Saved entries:
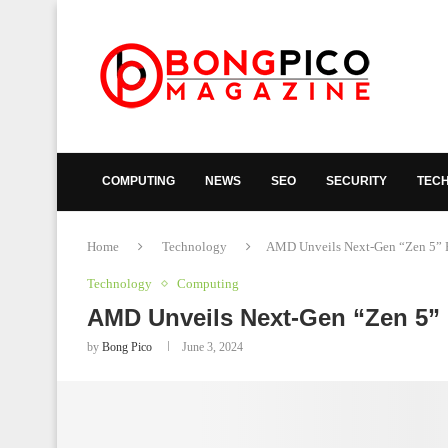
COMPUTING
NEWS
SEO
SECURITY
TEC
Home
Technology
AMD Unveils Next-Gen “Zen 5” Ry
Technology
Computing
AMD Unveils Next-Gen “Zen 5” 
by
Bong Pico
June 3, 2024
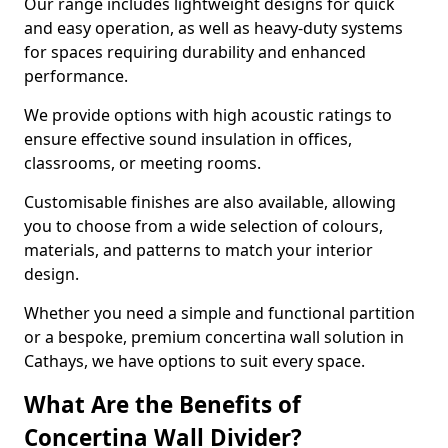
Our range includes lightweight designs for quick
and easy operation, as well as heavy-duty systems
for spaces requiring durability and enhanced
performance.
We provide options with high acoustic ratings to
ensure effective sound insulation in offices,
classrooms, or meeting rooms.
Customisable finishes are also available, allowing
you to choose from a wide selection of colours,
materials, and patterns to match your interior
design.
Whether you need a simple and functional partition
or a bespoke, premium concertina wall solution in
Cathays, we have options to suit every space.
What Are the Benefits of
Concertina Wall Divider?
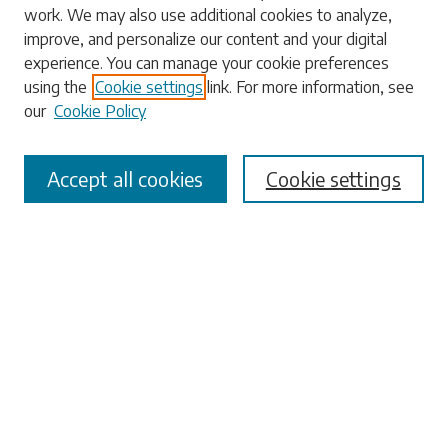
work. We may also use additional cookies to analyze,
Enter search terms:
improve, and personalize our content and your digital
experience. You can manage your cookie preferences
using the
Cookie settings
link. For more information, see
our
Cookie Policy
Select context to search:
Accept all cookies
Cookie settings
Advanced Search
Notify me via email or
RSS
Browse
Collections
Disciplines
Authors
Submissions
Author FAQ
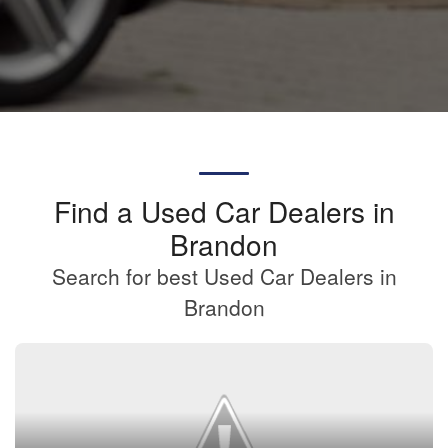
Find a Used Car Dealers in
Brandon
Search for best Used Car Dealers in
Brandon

--

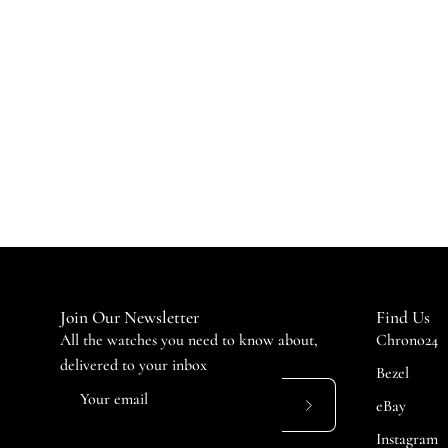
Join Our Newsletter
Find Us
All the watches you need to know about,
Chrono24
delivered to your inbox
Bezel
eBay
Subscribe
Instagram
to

---

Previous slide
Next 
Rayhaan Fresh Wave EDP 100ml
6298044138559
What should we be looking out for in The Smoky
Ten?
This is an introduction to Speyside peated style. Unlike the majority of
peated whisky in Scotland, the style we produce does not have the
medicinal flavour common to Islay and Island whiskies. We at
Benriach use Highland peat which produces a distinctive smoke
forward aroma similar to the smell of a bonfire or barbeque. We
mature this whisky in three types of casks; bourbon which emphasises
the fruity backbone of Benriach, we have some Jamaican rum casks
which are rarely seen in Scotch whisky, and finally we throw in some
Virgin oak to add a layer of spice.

▶ About this task: What is the number of lines in the records that contain the word "also"? Answer with the number and nothing else.

▶ Answer below: 2